The Bank of Japan on Monday downgraded its assessments of eight of the nation’s nine regional economies for the first time in nearly four years, amid a slowdown in the global economy.
All the regions except Tohoku, which was hit by the catastrophic 2011 earthquake and tsunami, said their recoveries had stalled or the pace had been moderate, the central bank said in a quarterly report released after its one-day meeting of branch managers.
It is the first time since January 2009, after the bankruptcy of Lehman Brothers Holdings Inc. the previous September touched off a global credit crunch, that the BOJ has downgraded the eight regional economies, according to the BOJ.
Before the release of the quarterly report, BOJ Gov. Masaaki Shirakawa told the regional mangers that the course of the global economy remains uncertain amid Europe’s debt problem and the pace of the U.S. recovery.
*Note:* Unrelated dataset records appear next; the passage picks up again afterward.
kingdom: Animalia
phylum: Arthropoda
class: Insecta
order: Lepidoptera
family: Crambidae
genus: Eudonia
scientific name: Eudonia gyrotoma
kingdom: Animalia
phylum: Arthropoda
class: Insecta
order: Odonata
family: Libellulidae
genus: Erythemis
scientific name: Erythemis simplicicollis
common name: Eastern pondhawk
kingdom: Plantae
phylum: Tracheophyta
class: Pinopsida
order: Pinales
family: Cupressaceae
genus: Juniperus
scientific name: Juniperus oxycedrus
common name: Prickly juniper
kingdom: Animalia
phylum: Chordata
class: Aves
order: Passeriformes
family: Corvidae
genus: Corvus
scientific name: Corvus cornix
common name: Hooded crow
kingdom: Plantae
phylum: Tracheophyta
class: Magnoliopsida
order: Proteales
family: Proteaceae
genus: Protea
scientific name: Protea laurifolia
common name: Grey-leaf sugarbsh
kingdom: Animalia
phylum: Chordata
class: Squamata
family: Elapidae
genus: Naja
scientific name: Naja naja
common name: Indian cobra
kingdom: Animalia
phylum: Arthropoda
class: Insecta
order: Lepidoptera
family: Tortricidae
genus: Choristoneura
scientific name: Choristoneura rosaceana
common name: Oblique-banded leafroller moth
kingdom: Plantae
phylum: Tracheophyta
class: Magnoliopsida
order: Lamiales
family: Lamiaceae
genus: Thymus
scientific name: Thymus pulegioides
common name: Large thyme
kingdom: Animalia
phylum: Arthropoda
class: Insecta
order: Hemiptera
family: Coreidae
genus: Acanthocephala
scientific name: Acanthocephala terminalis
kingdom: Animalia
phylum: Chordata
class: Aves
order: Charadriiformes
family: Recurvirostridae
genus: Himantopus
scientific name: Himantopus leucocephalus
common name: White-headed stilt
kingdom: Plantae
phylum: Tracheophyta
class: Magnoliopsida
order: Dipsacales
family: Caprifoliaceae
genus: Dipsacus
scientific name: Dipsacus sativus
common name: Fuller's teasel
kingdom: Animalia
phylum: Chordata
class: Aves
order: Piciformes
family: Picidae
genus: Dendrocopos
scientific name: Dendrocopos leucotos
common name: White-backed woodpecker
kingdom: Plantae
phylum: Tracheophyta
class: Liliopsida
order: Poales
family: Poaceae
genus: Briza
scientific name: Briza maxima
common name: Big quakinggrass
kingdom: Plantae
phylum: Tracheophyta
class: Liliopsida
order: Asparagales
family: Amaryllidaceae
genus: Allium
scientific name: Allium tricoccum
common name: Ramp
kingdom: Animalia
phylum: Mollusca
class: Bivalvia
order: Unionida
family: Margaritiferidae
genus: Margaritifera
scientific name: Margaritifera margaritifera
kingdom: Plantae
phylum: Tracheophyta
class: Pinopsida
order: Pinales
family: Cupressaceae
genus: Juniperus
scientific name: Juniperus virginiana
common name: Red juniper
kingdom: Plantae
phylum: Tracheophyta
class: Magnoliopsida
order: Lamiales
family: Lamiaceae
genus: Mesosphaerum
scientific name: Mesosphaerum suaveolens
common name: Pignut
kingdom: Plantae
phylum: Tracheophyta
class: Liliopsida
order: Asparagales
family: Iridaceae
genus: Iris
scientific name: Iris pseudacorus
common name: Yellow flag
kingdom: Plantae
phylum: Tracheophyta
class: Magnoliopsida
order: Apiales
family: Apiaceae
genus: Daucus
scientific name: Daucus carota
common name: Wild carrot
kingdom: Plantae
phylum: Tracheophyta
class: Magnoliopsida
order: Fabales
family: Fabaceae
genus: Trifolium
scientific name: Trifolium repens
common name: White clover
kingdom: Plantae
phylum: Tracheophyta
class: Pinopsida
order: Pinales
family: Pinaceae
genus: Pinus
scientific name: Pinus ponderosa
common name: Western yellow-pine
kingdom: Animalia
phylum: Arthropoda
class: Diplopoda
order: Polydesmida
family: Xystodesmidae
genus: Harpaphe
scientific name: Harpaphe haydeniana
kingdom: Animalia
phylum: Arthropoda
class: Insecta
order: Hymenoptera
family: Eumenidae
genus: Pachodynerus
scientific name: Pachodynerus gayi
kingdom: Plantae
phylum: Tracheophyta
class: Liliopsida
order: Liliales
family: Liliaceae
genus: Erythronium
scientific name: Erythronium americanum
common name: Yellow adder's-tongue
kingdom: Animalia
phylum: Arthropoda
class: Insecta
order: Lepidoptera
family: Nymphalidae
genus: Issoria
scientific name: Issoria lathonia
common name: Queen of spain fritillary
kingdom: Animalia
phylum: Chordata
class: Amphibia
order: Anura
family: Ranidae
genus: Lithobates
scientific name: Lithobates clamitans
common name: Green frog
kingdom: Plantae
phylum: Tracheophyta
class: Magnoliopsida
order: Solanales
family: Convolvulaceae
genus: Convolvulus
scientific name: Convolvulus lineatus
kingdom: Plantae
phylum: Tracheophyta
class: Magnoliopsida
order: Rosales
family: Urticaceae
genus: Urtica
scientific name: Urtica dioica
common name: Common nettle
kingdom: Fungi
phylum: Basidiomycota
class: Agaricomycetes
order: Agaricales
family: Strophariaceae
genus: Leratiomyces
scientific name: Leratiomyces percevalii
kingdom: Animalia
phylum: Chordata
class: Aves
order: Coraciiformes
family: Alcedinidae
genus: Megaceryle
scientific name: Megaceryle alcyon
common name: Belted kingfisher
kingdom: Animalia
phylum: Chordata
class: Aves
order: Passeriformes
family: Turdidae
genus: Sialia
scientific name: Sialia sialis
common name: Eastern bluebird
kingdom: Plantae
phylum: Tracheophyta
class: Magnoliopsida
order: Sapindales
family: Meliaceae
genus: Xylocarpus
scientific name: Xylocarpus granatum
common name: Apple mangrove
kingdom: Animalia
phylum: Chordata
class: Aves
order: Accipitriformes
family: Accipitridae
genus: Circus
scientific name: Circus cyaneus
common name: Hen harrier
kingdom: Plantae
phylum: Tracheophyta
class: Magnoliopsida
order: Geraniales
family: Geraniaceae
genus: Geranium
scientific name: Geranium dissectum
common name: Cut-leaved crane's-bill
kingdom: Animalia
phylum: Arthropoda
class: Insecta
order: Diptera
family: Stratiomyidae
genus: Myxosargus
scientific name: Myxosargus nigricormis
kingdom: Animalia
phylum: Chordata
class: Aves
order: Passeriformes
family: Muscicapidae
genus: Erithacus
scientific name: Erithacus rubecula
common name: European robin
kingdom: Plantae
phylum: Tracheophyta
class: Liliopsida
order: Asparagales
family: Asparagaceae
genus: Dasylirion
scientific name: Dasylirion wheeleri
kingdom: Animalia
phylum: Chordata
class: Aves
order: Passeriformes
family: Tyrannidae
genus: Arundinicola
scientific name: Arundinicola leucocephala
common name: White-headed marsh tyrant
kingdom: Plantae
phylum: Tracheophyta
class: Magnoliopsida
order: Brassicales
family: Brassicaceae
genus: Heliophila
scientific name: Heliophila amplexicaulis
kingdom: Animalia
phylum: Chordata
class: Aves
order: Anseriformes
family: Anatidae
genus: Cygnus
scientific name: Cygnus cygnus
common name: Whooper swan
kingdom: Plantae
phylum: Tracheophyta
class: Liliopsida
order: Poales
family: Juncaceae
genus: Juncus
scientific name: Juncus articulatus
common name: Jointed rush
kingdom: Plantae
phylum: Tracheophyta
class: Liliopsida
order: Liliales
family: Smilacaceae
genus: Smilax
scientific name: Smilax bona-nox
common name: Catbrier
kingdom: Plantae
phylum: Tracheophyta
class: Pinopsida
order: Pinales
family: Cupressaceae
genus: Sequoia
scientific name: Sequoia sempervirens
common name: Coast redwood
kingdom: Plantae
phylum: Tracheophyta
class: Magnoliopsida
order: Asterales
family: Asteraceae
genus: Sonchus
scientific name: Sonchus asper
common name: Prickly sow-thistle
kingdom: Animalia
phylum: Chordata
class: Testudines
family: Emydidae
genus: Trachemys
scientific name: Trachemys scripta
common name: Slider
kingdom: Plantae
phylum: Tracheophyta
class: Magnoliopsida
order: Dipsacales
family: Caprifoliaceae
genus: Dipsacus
Speaking at the outset of the meeting, he also said the BOJ is promoting “powerful monetary easing” to strengthen the basis for economic growth, given that the year-on-year change in Japan’s core consumer price index is basically nonexistent and is likely to stay that way for a while.
“The central bank will proceed with monetary easing continuously by steadily increasing the amount outstanding in the asset purchase program” and continue to conduct monetary policy appropriately, he said.
Shirakawa’s remarks came amid speculation the BOJ could take more monetary easing steps at its Policy Board meeting next week due to persistent deflation.
All nine regional economies downgraded private consumption figures, affected partly by the end of the government’s subsidy program for the purchase of “eco-friendly” vehicles, while demand for flat-panel TVs remained sluggish, a BOJ official said.
The eight economies also revised downward their production activity due to the effects of the overseas slowdowns.
While many regions saw travel demand rise, some pointed to the decline in tourists from China resulting from the Senkaku dispute.
The BOJ left its assessment of the Tohoku economy unchanged, saying it is still supported by a substantial growth in public investment driven by reconstruction demand following the 2011 disasters.
In his speech earlier in the day, Shirakawa stressed the need to pay “full attention” to how the European debt crisis will affect the Japanese economy through financial and capital markets.
“There remains a high degree of uncertainty about the global economy, including the prospects for the European debt problem, the momentum toward recovery for the U.S. economy, and the likelihood of emerging and commodity-exporting economies simultaneously achieving price stability and economic growth,” he said.
As for the economy at present, Shirakawa said exports and industrial output have been relatively weak, affected by a slowdown overseas, while domestic demand is still being buoyed by reconstruction-related demand.